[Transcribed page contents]
========

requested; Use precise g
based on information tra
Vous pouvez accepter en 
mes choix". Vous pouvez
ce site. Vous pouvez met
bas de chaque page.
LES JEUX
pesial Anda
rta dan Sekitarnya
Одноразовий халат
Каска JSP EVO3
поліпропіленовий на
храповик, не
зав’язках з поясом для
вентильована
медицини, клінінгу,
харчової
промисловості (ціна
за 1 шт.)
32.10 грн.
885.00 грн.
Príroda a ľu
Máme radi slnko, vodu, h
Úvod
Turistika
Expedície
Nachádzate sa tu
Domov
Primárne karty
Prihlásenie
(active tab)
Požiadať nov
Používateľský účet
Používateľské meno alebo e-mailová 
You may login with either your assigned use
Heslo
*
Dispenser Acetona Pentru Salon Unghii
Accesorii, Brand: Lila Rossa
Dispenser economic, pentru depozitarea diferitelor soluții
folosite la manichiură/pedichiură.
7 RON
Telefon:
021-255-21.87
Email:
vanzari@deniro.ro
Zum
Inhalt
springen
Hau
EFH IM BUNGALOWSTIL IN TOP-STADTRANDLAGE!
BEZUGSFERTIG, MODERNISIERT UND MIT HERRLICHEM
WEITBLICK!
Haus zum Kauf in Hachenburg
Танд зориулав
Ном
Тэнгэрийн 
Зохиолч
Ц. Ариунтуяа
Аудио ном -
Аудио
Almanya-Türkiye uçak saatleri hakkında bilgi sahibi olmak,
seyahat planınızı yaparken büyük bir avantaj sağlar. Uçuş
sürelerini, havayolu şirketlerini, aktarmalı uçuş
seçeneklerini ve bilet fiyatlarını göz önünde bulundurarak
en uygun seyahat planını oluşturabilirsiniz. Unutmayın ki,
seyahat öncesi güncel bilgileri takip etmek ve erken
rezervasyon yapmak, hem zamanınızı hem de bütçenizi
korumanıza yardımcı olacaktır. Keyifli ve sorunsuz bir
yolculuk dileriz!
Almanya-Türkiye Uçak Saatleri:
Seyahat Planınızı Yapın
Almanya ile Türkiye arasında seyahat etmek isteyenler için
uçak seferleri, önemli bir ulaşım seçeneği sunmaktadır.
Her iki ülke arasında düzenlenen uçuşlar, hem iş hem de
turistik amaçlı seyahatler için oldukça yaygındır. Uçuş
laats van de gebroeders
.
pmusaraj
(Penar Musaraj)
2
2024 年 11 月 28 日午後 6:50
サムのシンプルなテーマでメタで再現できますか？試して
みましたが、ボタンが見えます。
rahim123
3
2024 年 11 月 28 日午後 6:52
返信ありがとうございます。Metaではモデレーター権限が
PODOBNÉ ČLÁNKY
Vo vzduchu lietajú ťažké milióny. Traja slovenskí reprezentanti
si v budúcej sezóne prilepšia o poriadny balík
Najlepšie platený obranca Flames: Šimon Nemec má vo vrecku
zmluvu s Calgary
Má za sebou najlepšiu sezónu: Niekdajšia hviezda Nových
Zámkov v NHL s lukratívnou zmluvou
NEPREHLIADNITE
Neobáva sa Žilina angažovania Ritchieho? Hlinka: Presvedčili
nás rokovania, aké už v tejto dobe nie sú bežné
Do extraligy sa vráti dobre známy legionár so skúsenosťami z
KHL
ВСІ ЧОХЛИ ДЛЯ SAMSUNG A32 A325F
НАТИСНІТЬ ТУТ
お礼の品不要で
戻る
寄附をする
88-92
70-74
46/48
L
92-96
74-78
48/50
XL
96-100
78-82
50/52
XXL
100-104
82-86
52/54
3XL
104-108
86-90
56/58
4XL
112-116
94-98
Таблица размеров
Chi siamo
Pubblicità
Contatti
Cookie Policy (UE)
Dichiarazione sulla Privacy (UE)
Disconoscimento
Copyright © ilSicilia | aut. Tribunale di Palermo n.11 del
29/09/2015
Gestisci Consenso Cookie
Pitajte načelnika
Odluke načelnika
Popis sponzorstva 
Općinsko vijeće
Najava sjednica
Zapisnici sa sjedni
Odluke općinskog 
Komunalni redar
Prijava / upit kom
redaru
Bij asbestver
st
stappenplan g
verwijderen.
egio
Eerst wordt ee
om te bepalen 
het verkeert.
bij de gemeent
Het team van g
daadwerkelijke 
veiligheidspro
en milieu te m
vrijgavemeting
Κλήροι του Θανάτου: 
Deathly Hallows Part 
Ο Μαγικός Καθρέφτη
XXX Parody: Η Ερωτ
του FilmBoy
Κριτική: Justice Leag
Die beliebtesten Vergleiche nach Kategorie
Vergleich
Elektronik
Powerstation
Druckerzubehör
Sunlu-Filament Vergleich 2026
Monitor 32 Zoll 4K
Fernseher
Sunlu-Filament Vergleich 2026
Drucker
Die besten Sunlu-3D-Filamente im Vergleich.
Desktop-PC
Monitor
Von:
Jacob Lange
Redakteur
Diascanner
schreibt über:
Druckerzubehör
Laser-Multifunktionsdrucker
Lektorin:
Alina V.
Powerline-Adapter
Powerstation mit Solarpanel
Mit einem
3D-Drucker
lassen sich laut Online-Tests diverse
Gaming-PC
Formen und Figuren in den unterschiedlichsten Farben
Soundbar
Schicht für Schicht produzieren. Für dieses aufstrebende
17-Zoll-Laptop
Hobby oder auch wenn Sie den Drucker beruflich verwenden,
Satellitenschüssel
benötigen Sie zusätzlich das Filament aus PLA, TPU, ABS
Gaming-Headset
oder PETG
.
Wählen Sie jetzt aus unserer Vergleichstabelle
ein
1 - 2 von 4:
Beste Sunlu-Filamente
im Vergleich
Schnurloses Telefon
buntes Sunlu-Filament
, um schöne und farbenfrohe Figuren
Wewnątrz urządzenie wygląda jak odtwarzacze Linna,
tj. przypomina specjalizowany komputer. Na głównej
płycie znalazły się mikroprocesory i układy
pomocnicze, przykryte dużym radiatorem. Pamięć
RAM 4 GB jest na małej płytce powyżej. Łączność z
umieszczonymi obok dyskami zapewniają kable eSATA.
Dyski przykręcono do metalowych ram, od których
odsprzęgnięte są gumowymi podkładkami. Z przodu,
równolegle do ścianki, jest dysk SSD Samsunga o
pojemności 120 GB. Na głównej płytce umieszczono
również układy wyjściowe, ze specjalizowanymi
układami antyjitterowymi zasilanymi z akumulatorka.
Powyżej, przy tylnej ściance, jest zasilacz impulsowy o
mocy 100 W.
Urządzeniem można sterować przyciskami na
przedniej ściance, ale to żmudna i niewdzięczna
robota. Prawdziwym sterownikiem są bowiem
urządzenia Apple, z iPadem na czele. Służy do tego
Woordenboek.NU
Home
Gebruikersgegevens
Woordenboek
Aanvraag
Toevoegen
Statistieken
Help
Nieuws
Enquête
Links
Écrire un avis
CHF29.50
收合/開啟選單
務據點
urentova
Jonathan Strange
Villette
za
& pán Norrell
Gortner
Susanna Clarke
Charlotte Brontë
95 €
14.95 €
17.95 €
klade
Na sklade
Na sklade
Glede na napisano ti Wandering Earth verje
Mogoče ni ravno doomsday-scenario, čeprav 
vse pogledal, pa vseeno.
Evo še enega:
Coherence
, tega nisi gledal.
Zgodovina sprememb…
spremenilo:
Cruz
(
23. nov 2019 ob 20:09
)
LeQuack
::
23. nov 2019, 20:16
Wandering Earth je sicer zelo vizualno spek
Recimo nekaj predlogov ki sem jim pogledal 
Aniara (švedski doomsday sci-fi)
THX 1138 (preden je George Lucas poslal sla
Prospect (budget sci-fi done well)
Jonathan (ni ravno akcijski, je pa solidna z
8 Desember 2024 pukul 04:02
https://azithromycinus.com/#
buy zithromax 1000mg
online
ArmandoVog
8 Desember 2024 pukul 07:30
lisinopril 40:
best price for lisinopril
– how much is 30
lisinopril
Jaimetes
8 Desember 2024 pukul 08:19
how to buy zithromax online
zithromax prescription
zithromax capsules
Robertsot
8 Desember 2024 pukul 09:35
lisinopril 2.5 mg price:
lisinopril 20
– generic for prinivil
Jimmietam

========

> [WHAT NEEDS TO BE DONE]: Please copy only the lines between the first line of the entries and the line with "Her iki ülke", keeping those two end lines as well, exactly as written.

> [WORKED SOLUTION]:
requested; Use precise g
based on information tra
Vous pouvez accepter en 
mes choix". Vous pouvez
ce site. Vous pouvez met
bas de chaque page.
LES JEUX
pesial Anda
rta dan Sekitarnya
Одноразовий халат
Каска JSP EVO3
поліпропіленовий на
храповик, не
зав’язках з поясом для
вентильована
медицини, клінінгу,
харчової
промисловості (ціна
за 1 шт.)
32.10 грн.
885.00 грн.
Príroda a ľu
Máme radi slnko, vodu, h
Úvod
Turistika
Expedície
Nachádzate sa tu
Domov
Primárne karty
Prihlásenie
(active tab)
Požiadať nov
Používateľský účet
Používateľské meno alebo e-mailová 
You may login with either your assigned use
Heslo
*
Dispenser Acetona Pentru Salon Unghii
Accesorii, Brand: Lila Rossa
Dispenser economic, pentru depozitarea diferitelor soluții
folosite la manichiură/pedichiură.
7 RON
Telefon:
021-255-21.87
Email:
vanzari@deniro.ro
Zum
Inhalt
springen
Hau
EFH IM BUNGALOWSTIL IN TOP-STADTRANDLAGE!
BEZUGSFERTIG, MODERNISIERT UND MIT HERRLICHEM
WEITBLICK!
Haus zum Kauf in Hachenburg
Танд зориулав
Ном
Тэнгэрийн 
Зохиолч
Ц. Ариунтуяа
Аудио ном -
Аудио
Almanya-Türkiye uçak saatleri hakkında bilgi sahibi olmak,
seyahat planınızı yaparken büyük bir avantaj sağlar. Uçuş
sürelerini, havayolu şirketlerini, aktarmalı uçuş
seçeneklerini ve bilet fiyatlarını göz önünde bulundurarak
en uygun seyahat planını oluşturabilirsiniz. Unutmayın ki,
seyahat öncesi güncel bilgileri takip etmek ve erken
rezervasyon yapmak, hem zamanınızı hem de bütçenizi
korumanıza yardımcı olacaktır. Keyifli ve sorunsuz bir
yolculuk dileriz!
Almanya-Türkiye Uçak Saatleri:
Seyahat Planınızı Yapın
Almanya ile Türkiye arasında seyahat etmek isteyenler için
uçak seferleri, önemli bir ulaşım seçeneği sunmaktadır.
Her iki ülke arasında düzenlenen uçuşlar, hem iş hem de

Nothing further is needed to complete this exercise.